While Lyft announced a $1 million donation to the ACLU to demonstrate solidarity, Uber instead tweeted that it would suspend “surge” pricing. Many viewed this move as an appropriation of the cause, which led to an outrage against the Uber. The hashtag #DeleteUber went viral on Twitter prompting as many as 200,000 people deleting their Uber app. Interestingly, Lyft saw a substantial boost in their app download.

Adidas’s Marketing Gaffe

It’s one thing to use clickbaity headlines for grabbing eyeballs, but quite another to write insensitive headlines. After Boston Marathon event in April, Adidas sent a marketing email with a cringe-worthy headline allegedly hurting sentiments of the real survivors of 2013 Boston Marathon bombing.

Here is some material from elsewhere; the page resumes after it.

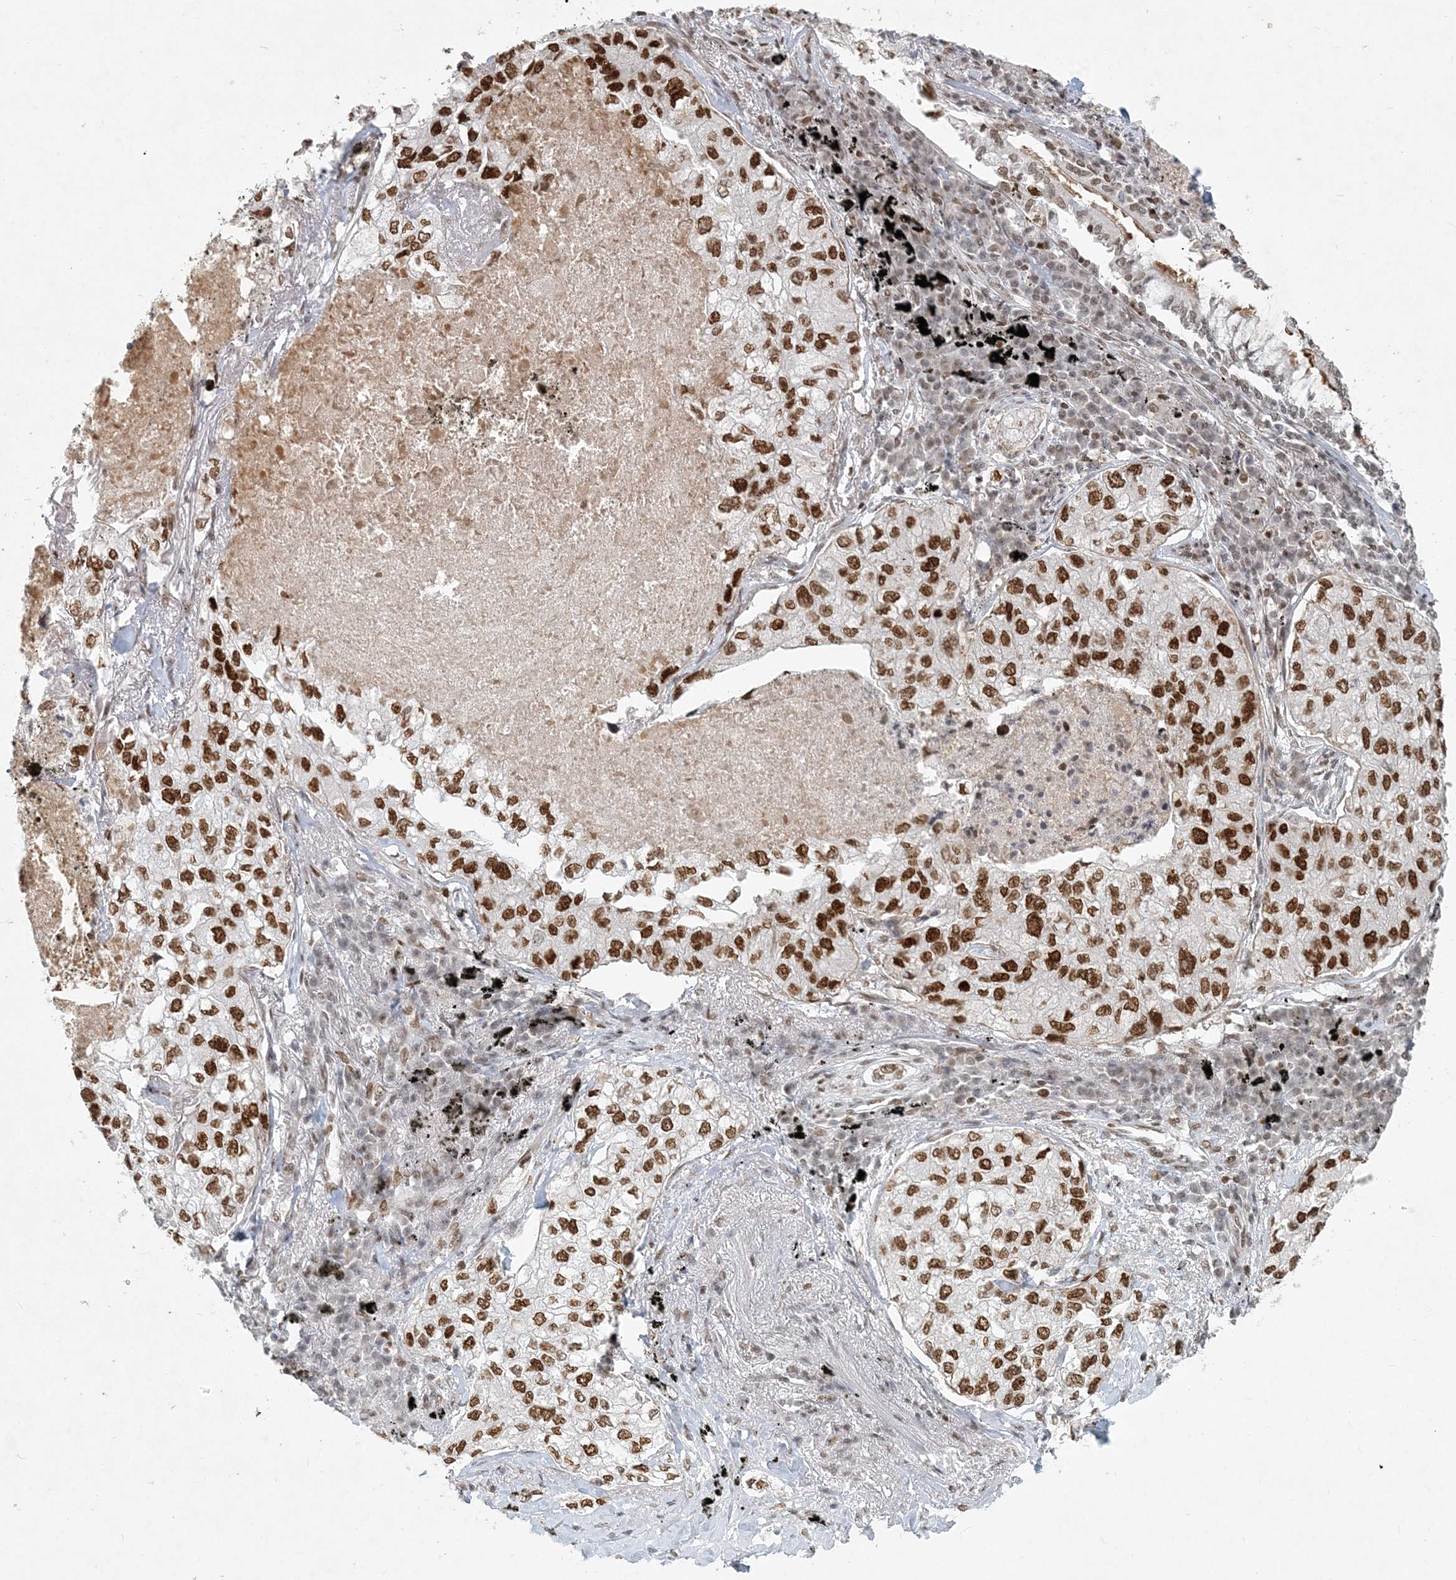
{"staining": {"intensity": "strong", "quantity": ">75%", "location": "nuclear"}, "tissue": "lung cancer", "cell_type": "Tumor cells", "image_type": "cancer", "snomed": [{"axis": "morphology", "description": "Adenocarcinoma, NOS"}, {"axis": "topography", "description": "Lung"}], "caption": "Approximately >75% of tumor cells in lung adenocarcinoma demonstrate strong nuclear protein staining as visualized by brown immunohistochemical staining.", "gene": "BAZ1B", "patient": {"sex": "male", "age": 65}}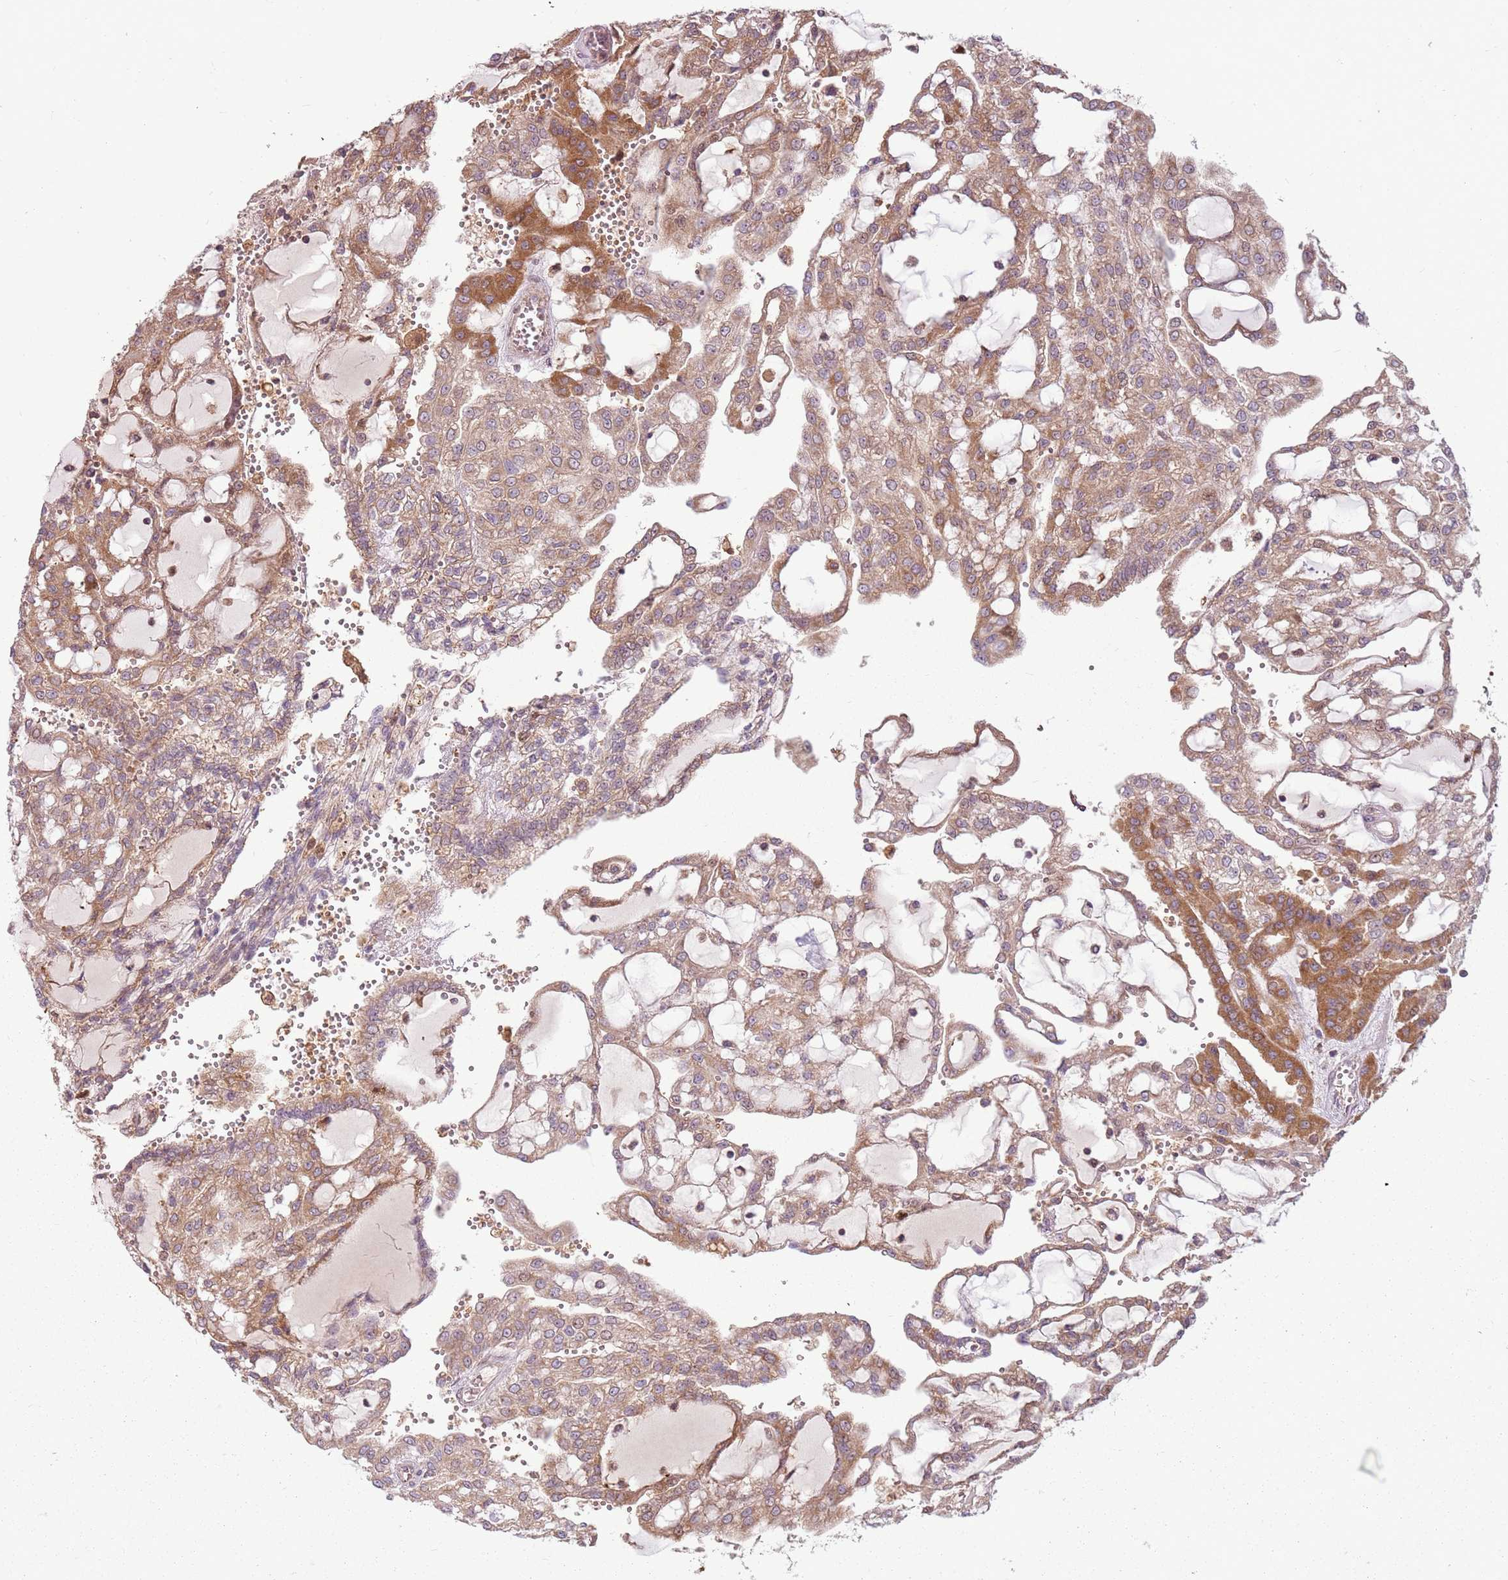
{"staining": {"intensity": "moderate", "quantity": ">75%", "location": "cytoplasmic/membranous"}, "tissue": "renal cancer", "cell_type": "Tumor cells", "image_type": "cancer", "snomed": [{"axis": "morphology", "description": "Adenocarcinoma, NOS"}, {"axis": "topography", "description": "Kidney"}], "caption": "About >75% of tumor cells in adenocarcinoma (renal) demonstrate moderate cytoplasmic/membranous protein expression as visualized by brown immunohistochemical staining.", "gene": "RPL21", "patient": {"sex": "male", "age": 63}}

It didn’t take long for Adidas to get roasted on Twitter, which promoted the sports apparel brand to apologize with an email with the subject line “Incredibly Sorry”.

Final Thoughts

In an effort to make the most of current news and events, brands go overboard with their marketing message without considering the potential repercussions. As a brand, you must be super careful and fully aware of your audience and followers before sending out a marketing message. Sometimes mistakes happen despite your best intentions. The best way to redeem yourself is to own up and apologize.